**TEKS HALAMAN:**
━━━━━━

Ia pernah memanggil Qais bin Abd Yagus dan diberitahukan
bahwa setannya telah membisikkan kepadanya dengan
mengatakan: "Engkau menaruh kepercayaan dan bermurah hati
kepada Qais. Kelak bila ia sudah begitu akrab dengan kau dan
mempunyai kedudukan yang kuat seperti kau, dia akan menjadi
lawanmu, merampas kerajaanmu dengan melakukan
pengkhianatan." Tetapi Qais menjawab: "Demi Zul-Khimar, itu
bohong, baginda sungguh agung dan mulia di mataku sehingga
tak akan pernah hal serupa itu terlintas dalam pikiranku."
Aswad menatap Qais dari kepala sampai ke ujung kakinya, lalu
katanya: "Sungguh biadab kau! Kau anggap raja berbohong!
Raja berkata benar dan sekarang aku tahu bahwa kau harus
menyesal atas segala yang pernah kaulakukan."
Berkomplot hendak menghancurkan
Aswad
Qais keluar dari tempat itu dengan membawa perasaan serba
ragu terhadap segala yang ada dalam hatinya. Ketika bertemu
dengan Fairuz dan Dazweh ia menceritakan pertemuannya dengan
Aswad dan meminta pendapat mereka. "Kita harus
berhati-hati," jawab mereka. Sementara mereka dalam keadaan
serupa itu, tiba-tiba Aswad memanggil mereka dan mengancam,
karena mereka juga berkomplot dengan kawan-kawannya terhadap
dirinya. Mereka keluar dari tempat Aswad dan menemui Qais.
Mereka kini curiga dan sedang dalam bahaya besar.
Berita tentang segala yang terjadi dalam istana Aswad itu
akhirnya sampai juga kepada kaum Muslimin yang ada di Yaman
atau di tempattempat berdekatan dan mereka menyinggung
juga surat Nabi kepada mereka. Kepada Qais dan
kawan-kawannya itu mereka mengutus orang memberitahukan
bahwa mengenai Aswad mereka sepaham. Dengan diamdiam
kaum Muslimin yang berada di Najran dan di tempat-tempat
lain sudah tahu mengenai berita-berita itu. Mereka menulis
surat kepada temantemannya yang dekat dengan Aswad
bahwa mereka siap di bawah perintah untuk membunuh orang
itu. Tetapi teman-teman itu meminta mereka jangan
tergesa-gesa dan supaya menunggu di tempat masing-masing,
dan jangan melakukan sesuatu yang akan menimbulkan
kecurigaan Aswad dan orang-orangnya terhadap mereka.

━━━━━━

Data Terkumpul:
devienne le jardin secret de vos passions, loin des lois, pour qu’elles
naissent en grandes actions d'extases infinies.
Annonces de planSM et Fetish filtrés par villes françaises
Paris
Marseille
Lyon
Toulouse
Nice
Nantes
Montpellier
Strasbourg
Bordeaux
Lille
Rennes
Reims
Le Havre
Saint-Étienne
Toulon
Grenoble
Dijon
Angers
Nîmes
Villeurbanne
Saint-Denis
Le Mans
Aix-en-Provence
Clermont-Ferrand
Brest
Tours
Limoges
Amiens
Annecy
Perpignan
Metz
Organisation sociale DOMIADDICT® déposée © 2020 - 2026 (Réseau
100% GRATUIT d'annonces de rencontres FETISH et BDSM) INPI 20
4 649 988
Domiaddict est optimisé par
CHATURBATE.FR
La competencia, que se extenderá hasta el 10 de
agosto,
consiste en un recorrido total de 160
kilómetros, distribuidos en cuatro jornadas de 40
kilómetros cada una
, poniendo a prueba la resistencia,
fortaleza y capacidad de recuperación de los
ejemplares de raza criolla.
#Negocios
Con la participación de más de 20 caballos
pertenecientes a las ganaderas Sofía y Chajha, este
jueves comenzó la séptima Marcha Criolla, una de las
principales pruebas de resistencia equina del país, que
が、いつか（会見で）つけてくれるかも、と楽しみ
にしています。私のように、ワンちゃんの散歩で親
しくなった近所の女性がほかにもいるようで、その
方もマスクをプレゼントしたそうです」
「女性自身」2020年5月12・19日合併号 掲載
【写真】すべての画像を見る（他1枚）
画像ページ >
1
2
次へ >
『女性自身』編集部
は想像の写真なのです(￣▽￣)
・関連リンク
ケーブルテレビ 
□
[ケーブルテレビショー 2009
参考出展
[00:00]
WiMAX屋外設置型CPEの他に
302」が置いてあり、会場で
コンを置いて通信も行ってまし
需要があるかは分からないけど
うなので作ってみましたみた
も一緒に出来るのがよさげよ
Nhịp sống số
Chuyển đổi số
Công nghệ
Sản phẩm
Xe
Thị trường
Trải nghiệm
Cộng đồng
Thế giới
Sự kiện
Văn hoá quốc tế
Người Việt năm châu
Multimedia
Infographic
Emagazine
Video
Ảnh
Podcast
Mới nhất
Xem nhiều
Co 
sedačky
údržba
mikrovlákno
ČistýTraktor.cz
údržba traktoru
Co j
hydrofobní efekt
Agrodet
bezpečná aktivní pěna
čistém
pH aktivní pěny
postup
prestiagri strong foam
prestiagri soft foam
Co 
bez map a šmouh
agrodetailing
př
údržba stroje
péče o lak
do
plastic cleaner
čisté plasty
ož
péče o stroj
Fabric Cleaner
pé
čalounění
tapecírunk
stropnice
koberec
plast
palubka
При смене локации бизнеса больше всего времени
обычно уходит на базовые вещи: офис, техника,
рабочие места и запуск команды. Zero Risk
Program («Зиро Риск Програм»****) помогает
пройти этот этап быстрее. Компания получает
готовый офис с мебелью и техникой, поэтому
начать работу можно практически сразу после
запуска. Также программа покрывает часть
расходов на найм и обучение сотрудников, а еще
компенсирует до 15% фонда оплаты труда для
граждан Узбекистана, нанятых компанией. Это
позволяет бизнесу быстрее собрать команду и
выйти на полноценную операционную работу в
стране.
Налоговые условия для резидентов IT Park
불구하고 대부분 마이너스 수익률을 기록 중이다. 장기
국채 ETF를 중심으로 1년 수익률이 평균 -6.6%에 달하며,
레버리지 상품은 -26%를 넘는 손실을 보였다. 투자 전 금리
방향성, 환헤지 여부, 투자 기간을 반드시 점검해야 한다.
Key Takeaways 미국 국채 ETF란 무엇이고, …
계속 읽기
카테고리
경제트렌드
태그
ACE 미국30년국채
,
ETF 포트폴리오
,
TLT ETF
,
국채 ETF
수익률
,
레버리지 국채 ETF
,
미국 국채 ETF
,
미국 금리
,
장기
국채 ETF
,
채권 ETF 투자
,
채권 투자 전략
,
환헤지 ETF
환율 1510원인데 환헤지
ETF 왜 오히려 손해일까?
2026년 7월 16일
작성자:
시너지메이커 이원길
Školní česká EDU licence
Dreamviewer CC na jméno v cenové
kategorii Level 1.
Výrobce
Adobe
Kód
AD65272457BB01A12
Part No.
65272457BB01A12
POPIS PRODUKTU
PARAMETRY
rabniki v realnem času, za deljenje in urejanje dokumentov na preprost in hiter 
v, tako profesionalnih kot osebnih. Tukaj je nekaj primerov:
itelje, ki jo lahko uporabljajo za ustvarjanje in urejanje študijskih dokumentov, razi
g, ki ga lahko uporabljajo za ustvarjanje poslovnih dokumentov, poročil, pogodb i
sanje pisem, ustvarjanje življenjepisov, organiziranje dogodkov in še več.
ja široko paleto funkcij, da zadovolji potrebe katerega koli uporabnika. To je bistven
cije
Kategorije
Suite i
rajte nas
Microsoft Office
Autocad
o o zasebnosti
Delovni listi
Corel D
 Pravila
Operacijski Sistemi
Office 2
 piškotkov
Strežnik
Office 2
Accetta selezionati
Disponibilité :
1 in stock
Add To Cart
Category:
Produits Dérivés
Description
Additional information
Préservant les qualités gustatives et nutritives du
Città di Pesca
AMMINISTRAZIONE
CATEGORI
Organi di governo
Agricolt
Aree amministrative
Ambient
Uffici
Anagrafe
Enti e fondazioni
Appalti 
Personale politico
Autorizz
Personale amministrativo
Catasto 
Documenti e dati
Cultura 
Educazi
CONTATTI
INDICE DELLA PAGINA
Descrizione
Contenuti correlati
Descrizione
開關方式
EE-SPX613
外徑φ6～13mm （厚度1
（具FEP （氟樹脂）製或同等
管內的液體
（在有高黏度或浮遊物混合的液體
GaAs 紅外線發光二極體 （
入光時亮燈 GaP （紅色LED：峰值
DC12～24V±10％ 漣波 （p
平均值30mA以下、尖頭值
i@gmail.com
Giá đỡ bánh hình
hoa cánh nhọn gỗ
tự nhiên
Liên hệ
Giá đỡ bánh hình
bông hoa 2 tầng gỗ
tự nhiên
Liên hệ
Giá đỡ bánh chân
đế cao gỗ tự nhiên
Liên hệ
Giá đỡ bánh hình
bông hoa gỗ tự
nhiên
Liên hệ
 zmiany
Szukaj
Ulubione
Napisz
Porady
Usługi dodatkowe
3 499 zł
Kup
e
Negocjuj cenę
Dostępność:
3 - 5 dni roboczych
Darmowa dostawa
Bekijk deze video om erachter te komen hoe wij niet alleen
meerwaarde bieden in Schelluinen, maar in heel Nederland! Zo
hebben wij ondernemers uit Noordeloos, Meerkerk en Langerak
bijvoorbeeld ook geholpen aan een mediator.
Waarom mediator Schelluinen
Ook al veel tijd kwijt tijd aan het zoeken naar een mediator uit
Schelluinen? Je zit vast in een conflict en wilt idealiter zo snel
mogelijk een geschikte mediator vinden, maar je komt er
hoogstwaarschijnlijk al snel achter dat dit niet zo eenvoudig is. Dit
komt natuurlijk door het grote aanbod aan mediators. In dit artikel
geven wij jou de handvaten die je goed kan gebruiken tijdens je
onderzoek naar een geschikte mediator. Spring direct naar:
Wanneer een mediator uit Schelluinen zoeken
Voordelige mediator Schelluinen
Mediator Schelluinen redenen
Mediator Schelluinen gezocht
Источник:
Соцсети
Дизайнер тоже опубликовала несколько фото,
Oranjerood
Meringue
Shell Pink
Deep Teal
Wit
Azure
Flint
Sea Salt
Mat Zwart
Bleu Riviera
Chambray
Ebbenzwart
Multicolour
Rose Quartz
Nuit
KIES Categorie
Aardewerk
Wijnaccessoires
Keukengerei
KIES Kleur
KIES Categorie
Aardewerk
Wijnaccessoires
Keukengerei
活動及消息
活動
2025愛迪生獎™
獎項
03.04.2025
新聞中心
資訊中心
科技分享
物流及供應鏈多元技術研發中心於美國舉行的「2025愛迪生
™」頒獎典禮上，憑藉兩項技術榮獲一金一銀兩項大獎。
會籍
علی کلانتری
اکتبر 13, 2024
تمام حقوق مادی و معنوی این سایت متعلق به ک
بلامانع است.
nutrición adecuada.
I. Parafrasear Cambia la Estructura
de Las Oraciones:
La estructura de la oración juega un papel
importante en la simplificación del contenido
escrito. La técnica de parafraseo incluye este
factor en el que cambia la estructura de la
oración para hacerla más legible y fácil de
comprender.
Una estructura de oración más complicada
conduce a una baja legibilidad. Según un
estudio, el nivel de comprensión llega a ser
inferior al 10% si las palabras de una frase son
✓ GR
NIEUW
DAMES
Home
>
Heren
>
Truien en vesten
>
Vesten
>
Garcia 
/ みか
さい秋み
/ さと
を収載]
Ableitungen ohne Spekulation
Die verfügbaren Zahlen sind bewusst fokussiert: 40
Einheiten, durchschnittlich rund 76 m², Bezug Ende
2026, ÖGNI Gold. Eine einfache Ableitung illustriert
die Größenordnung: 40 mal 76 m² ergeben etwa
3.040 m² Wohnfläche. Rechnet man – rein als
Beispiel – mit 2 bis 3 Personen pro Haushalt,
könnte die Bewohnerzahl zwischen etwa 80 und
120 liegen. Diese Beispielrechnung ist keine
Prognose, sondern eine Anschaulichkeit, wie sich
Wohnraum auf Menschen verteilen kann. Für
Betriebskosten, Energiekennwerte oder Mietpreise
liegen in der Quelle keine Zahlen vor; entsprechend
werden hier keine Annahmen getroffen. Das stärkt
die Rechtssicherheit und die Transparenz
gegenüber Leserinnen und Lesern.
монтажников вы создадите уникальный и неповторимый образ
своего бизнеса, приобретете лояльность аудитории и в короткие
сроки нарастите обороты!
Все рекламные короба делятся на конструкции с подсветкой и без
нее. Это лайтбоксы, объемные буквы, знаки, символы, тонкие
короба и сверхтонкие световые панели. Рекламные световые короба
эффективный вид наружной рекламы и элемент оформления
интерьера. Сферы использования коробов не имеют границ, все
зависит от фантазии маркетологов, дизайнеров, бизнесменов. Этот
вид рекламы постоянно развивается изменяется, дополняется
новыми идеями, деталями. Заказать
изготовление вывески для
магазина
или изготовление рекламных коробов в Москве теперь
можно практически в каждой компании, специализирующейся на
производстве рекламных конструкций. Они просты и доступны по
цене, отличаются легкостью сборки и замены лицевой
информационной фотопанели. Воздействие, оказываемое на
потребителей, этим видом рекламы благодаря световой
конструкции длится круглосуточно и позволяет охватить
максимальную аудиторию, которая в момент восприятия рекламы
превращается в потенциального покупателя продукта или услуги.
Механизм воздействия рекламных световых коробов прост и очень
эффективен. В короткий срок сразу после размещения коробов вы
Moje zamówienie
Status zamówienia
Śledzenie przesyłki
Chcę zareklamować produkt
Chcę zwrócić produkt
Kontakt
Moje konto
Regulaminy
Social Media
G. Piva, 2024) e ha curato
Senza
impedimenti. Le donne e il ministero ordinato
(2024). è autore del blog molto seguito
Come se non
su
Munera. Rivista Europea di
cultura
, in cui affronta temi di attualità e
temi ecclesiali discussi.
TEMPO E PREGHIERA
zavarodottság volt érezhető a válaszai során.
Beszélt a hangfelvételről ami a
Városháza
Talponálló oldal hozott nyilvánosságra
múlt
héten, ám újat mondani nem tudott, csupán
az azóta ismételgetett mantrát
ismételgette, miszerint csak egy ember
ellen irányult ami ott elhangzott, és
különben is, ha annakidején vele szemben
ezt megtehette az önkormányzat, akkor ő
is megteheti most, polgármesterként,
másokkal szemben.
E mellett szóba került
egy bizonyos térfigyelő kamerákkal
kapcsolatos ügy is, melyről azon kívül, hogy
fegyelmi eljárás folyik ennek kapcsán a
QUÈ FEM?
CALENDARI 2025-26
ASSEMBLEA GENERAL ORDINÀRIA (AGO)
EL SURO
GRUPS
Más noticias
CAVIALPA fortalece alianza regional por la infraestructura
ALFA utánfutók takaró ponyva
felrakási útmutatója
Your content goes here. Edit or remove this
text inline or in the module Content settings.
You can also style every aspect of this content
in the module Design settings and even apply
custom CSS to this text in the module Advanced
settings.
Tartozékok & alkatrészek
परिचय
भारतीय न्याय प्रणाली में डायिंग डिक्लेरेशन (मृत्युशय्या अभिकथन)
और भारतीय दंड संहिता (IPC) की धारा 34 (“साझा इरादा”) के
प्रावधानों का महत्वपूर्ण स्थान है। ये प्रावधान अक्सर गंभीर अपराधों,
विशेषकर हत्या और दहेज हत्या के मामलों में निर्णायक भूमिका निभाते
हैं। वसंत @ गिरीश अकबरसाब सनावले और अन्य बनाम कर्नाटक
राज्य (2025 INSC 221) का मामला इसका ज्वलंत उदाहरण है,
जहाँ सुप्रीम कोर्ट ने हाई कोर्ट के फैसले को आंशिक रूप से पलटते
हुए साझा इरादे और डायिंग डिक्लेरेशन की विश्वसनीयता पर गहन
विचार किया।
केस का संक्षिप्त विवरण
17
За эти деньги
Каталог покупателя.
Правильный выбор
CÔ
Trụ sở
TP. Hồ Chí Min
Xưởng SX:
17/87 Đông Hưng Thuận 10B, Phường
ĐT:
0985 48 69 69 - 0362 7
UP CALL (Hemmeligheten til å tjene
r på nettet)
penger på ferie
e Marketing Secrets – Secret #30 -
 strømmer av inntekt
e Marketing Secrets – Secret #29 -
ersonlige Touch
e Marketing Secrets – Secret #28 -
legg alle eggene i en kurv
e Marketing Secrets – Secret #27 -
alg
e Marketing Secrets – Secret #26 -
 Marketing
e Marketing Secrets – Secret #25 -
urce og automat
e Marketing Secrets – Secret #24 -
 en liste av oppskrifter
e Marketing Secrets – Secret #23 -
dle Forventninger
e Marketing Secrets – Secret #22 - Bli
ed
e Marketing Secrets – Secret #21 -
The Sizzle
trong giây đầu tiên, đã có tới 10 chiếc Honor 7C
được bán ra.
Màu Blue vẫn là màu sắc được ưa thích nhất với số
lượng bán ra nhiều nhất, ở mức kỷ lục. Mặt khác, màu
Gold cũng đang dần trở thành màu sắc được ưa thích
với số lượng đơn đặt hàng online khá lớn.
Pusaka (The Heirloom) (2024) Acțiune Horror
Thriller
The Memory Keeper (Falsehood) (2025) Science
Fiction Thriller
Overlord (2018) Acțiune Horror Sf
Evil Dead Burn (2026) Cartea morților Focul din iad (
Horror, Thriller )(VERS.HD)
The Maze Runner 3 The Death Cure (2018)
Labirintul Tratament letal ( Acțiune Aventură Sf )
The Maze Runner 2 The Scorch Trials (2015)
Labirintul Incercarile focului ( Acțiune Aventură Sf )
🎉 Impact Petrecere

━━━━━━

**TERAPKAN BACAAN:**
[A] Tuliskan ulang tanpa perubahan baris-baris data terkumpul, mulai dari baris pertama data hingga baris yang memuat "consiste en un recorrido total de 160". Baris terakhir itu juga disertakan.
[B] Lanjutkan teks tentang Qais dan komplotan melawan Aswad, dimulai setelah kalimat terakhir yang ditampilkan.

**KUMPULAN JAWABAN:**
[A]
devienne le jardin secret de vos passions, loin des lois, pour qu’elles
naissent en grandes actions d'extases infinies.
Annonces de planSM et Fetish filtrés par villes françaises
Paris
Marseille
Lyon
Toulouse
Nice
Nantes
Montpellier
Strasbourg
Bordeaux
Lille
Rennes
Reims
Le Havre
Saint-Étienne
Toulon
Grenoble
Dijon
Angers
Nîmes
Villeurbanne
Saint-Denis
Le Mans
Aix-en-Provence
Clermont-Ferrand
Brest
Tours
Limoges
Amiens
Annecy
Perpignan
Metz
Organisation sociale DOMIADDICT® déposée © 2020 - 2026 (Réseau
100% GRATUIT d'annonces de rencontres FETISH et BDSM) INPI 20
4 649 988
Domiaddict est optimisé par
CHATURBATE.FR
La competencia, que se extenderá hasta el 10 de
agosto,
consiste en un recorrido total de 160

[B]
Istrinya terlibat dalam komplotan
dan terbunuhnya Aswad
Itulah pendapat orang-orang yang dekat dengan Aswad,
sebab menurut pendapat mereka melakukan pembunuhan gelap
akan lebih menjamin keberhasilannya daripada menghadapinya
dengan perang. Azad, istrinya, juga sudah melibatkan diri
dalam komplotan itu meski ia pura-pura memperIihatkan
cintanya yang lebih besar kepada Aswad. Dia sudah
menyediakan diri mengadakan hubungan dengan Fairuz, Dazweh
dan Qais dan bersama-sama dengan mereka mengatur siasat
untuk melakukan pembunuhan itu. Dia yang menunjukkan kepada
mereka kamar tidur suaminya serta diperlihatkannya juga
bahwa di sekitar istana tempat ia tinggal bersama suaminya
itu dia akan penjagaan di segenap penjuru, kecuali di bagian
belakang kamar itu. Bila malam sudah tiba mereka supaya
membuat lubang dan masuk dari lubang itu ke dalam kamarnya.
Di situ musuh mereka itu dibunuh. Dengan demikian mereka dan
perempuan itu dapat melepaskan diri.
Terbunuhnya Aswad
Rencana itu mereka laksanakan. Di waktu subuh mereka
saling memanggil dengan sandi yang sudah sama-sama mereka
sepakati, dan mereka berseru secara Islam sambil ramai-ramai
mengatakan: Kami bersaksi bahwa Muhammad Rasulullah, dan
bahwa si Abhalah - yaitu nama Aswad al-Ansi - pembohong.
Kepala orang itu dilemparkan, dan para pengawal istana
segera mengepung mereka. Orang ramai bersorak di kota dan
dalam subuh buta itu orang keluar beramai-ramai. Sebentar
keadaan jadi kacau tapi kemudian tenang kembali setelah
Qais, Fairuz dan Dazweh menguasai keadaan. Baik dalam
keadaan tenang atau dalam keadaan kacau sebelumnya besar
sekali pengaruhnya buat Azad.
Terbununuhnya Aswad itu sebelum Rasulullah wafat atau
sesudahnya? Dalam hal ini pendapat orang tidak sama. Di atas
sudah kita sebutkan sumber yang dari Ya'qubi. Tetapi Tabari
dan Ibn Asir menyebutkan bahwa Aswad mati sebelum Rasulullah
berpulang ke rahmatullah, dan bahwa pada malam kejadian itu
Nabi saw. sudah menerima wahyu tatkala berkata: "al-Ansi
terbunuh, dibunuh oleh seorang laki-laki yang mendapat
berkah dari keluarga orang-orang yang penuh berkah." Ditanya
siapa yang membunuh, ia menjawab: Dibunuh oleh Fairuz."
Sumber lain menyebutkan bahwa berita kematian Aswad itu
baru sampai ke Medinah setelah Rasulullah wafat, dan bahwa
itulah berita baik pertama yang sampai kepada Abu Bakr
ketika ia di Medinah.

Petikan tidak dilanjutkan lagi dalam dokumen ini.